§ RECORDS PROVIDED:

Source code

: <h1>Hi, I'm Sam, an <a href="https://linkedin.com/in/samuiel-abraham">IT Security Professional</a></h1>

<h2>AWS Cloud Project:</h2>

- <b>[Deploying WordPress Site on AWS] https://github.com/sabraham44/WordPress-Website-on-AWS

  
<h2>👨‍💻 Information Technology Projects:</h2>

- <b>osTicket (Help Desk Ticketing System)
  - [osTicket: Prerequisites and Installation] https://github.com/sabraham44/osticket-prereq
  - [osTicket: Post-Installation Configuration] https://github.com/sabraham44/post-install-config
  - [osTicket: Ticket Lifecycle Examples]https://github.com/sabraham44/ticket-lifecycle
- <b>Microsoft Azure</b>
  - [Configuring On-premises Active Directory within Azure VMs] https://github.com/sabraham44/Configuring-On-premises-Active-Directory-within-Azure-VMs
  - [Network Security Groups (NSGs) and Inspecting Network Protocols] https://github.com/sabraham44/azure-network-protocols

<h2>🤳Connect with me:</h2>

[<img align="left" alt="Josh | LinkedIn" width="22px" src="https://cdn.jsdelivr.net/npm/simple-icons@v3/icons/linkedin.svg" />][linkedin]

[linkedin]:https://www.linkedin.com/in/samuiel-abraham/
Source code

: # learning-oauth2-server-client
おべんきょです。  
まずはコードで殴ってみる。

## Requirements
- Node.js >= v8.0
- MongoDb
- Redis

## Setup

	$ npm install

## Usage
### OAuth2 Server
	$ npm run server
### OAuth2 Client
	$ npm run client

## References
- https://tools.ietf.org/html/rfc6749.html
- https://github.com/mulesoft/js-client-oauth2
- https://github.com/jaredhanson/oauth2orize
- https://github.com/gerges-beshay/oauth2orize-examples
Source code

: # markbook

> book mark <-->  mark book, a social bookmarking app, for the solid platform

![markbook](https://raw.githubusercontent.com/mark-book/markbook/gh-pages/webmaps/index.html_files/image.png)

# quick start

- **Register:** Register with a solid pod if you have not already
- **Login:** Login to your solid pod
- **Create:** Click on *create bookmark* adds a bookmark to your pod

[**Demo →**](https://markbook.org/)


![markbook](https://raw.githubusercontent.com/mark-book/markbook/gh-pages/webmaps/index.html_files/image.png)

§ DIRECTIONS: Convert the records into one numbered list, with each line as its own item and the blank lines left out.

§ SOLUTION BELOW:
1. Source code
2. : <h1>Hi, I'm Sam, an <a href="https://linkedin.com/in/samuiel-abraham">IT Security Professional</a></h1>
3. <h2>AWS Cloud Project:</h2>
4. - <b>[Deploying WordPress Site on AWS] https://github.com/sabraham44/WordPress-Website-on-AWS
5. <h2>👨‍💻 Information Technology Projects:</h2>
6. - <b>osTicket (Help Desk Ticketing System)
7.   - [osTicket: Prerequisites and Installation] https://github.com/sabraham44/osticket-prereq
8.   - [osTicket: Post-Installation Configuration] https://github.com/sabraham44/post-install-config
9.   - [osTicket: Ticket Lifecycle Examples]https://github.com/sabraham44/ticket-lifecycle
10. - <b>Microsoft Azure</b>
11.   - [Configuring On-premises Active Directory within Azure VMs] https://github.com/sabraham44/Configuring-On-premises-Active-Directory-within-Azure-VMs
12.   - [Network Security Groups (NSGs) and Inspecting Network Protocols] https://github.com/sabraham44/azure-network-protocols
13. <h2>🤳Connect with me:</h2>
14. [<img align="left" alt="Josh | LinkedIn" width="22px" src="https://cdn.jsdelivr.net/npm/simple-icons@v3/icons/linkedin.svg" />][linkedin]
15. [linkedin]:https://www.linkedin.com/in/samuiel-abraham/
16. Source code
17. : # learning-oauth2-server-client
18. おべんきょです。  
19. まずはコードで殴ってみる。
20. ## Requirements
21. - Node.js >= v8.0
22. - MongoDb
23. - Redis
24. ## Setup
25. 	$ npm install
26. ## Usage
27. ### OAuth2 Server
28. 	$ npm run server
29. ### OAuth2 Client
30. 	$ npm run client
31. ## References
32. - https://tools.ietf.org/html/rfc6749.html
33. - https://github.com/mulesoft/js-client-oauth2
34. - https://github.com/jaredhanson/oauth2orize
35. - https://github.com/gerges-beshay/oauth2orize-examples
36. Source code
37. : # markbook
38. > book mark <-->  mark book, a social bookmarking app, for the solid platform
39. ![markbook](https://raw.githubusercontent.com/mark-book/markbook/gh-pages/webmaps/index.html_files/image.png)
40. # quick start
41. - **Register:** Register with a solid pod if you have not already
42. - **Login:** Login to your solid pod
43. - **Create:** Click on *create bookmark* adds a bookmark to your pod
44. [**Demo →**](https://markbook.org/)
45. ![markbook](https://raw.githubusercontent.com/mark-book/markbook/gh-pages/webmaps/index.html_files/image.png)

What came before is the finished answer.